We crossed from France into Belgium during the night and then into the Netherlands by 8.00 the next day. By then, both Liz and Jacques were up, having gotten over their seasickness, so now Mark and I could get some badly-needed sleep.
Cruising along the northern coast of the Netherlands is not the most exciting voyage. You need to keep a respectful distance away from the shore, so you don’t see much of anything but brown water.
The coast is strewn with sandbanks that constantly shift and we noticed that the depth under the keel never went over 16 meters. You really need to keep an eye on the depth sounder and the chart plotter. The pilot guide for Netherlands helped us stay outside the shallowest areas as well.

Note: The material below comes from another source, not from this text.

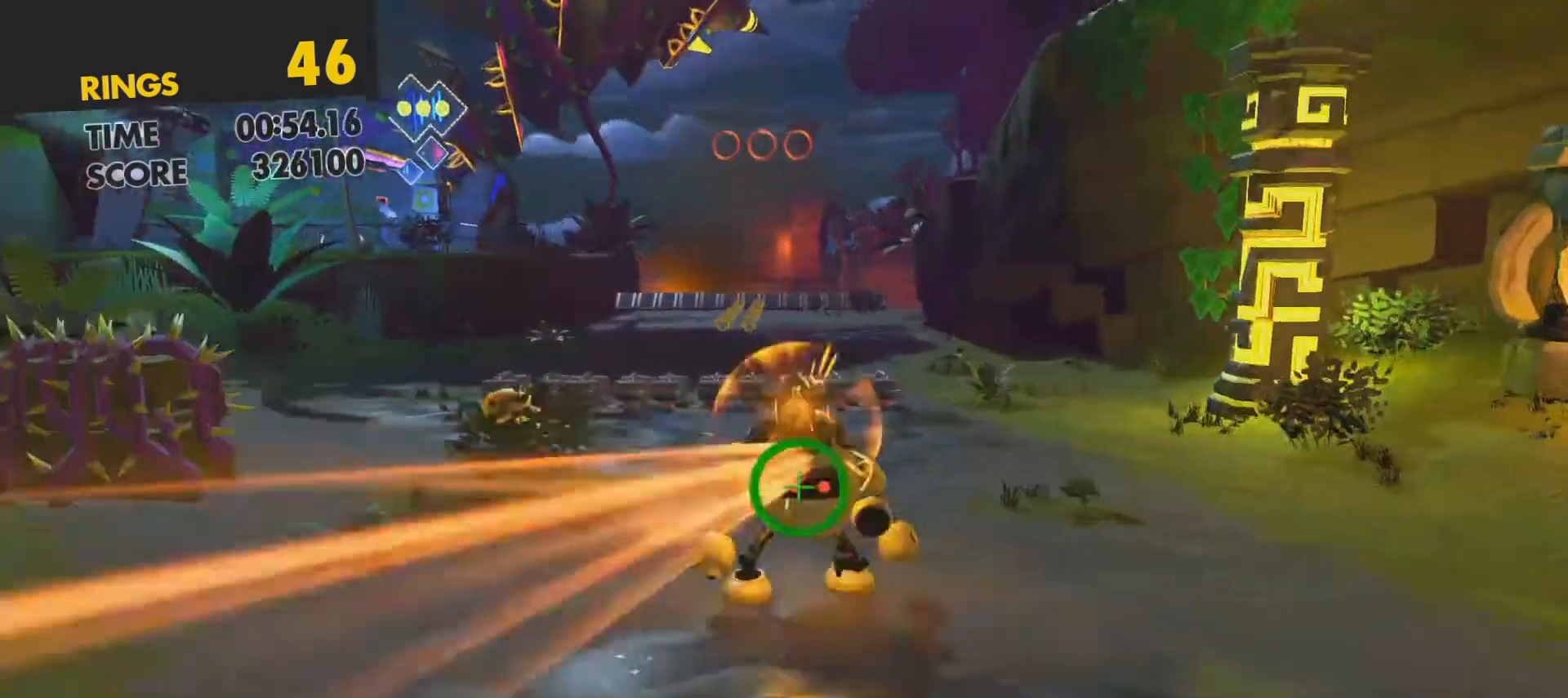
{"buttons": [], "left_stick": "up", "events": []}
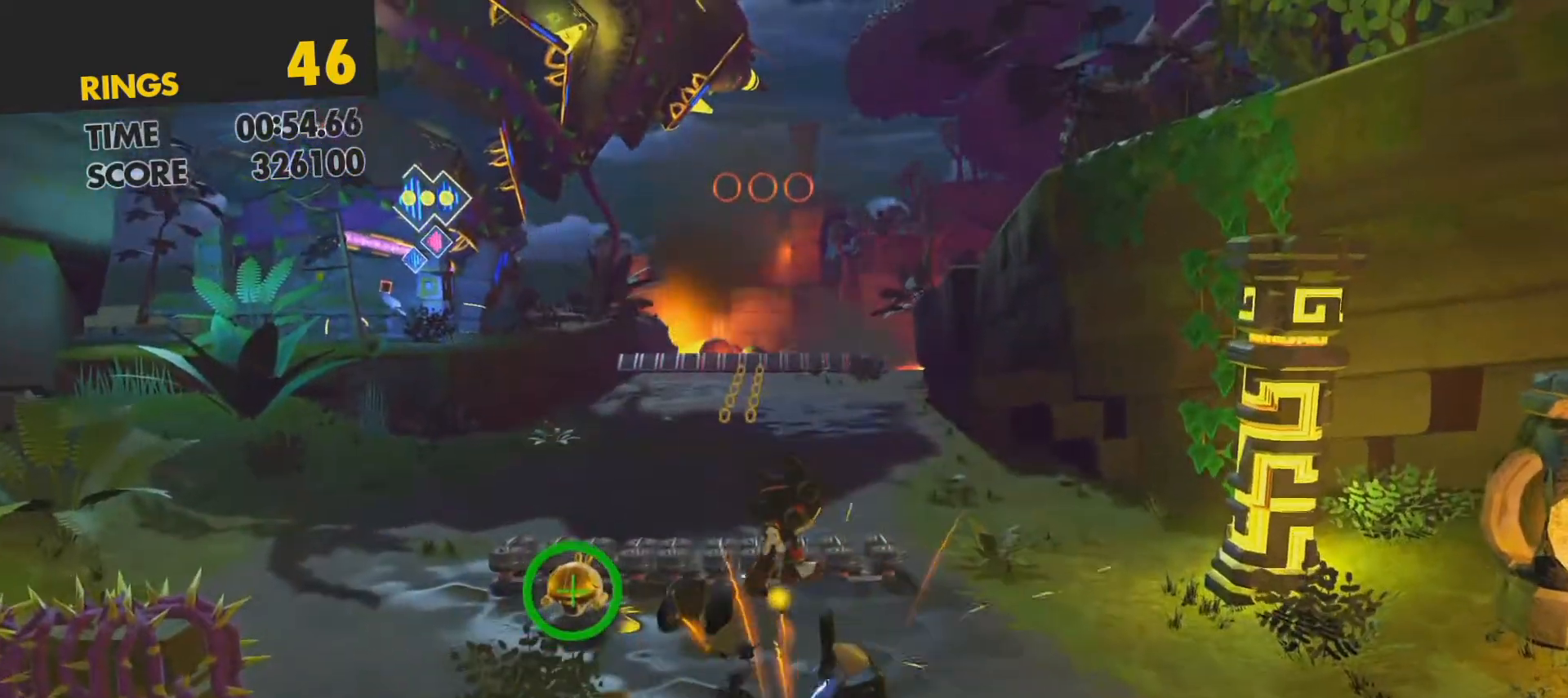
{"buttons": ["SQUARE"], "left_stick": "up", "events": [[417, "SQUARE", "down"]]}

Off Zandvoort in the Netherlands.
We finally reached IJmuiden Seaport Marina at around 17.00. The weather was windy, sunny, hot and humid! We were given an alongside berth from the marina office (VHF channel 74) along the far wall. After we were securely tied up I walked to the marina office to pay our fees. It’s a huge marina and it took almost 15 minutes to walk to the office! Keep in mind that unless you have a boat over 14 meters, you can try to find a berth that’s far closer the the marina facilities. Avoid the harbour wall on the port side of the entrance if you can!
The Marina Seaport IJmuiden
It was a balmy 32°C (90°F), and we were sheltered from the wind next to the high harbour wall. Time to turn on the air conditioner! Who would have thought we’d need the air conditioner in the Netherlands!
After a late dinner and a glass of wine we retired to our bunks just as the wind suddenly picked up from another direction – the southwest. Jacques, Mark and I went back up on deck to check our dock lines and fenders. Everything was fine. But two minutes later, while I was brushing my teeth, the sounds of loud cursing in French put me on high alert.
It was a Sun Odyssey 42 with 6 or 7 men, all shouting epithets at the top of their lungs. I’ll spare you the translation. If they were going to try to raft up to us in these winds, it would not be pretty. After several attempts in various berths around the marina, they finally tied up at another pier and we were all able to get some sleep.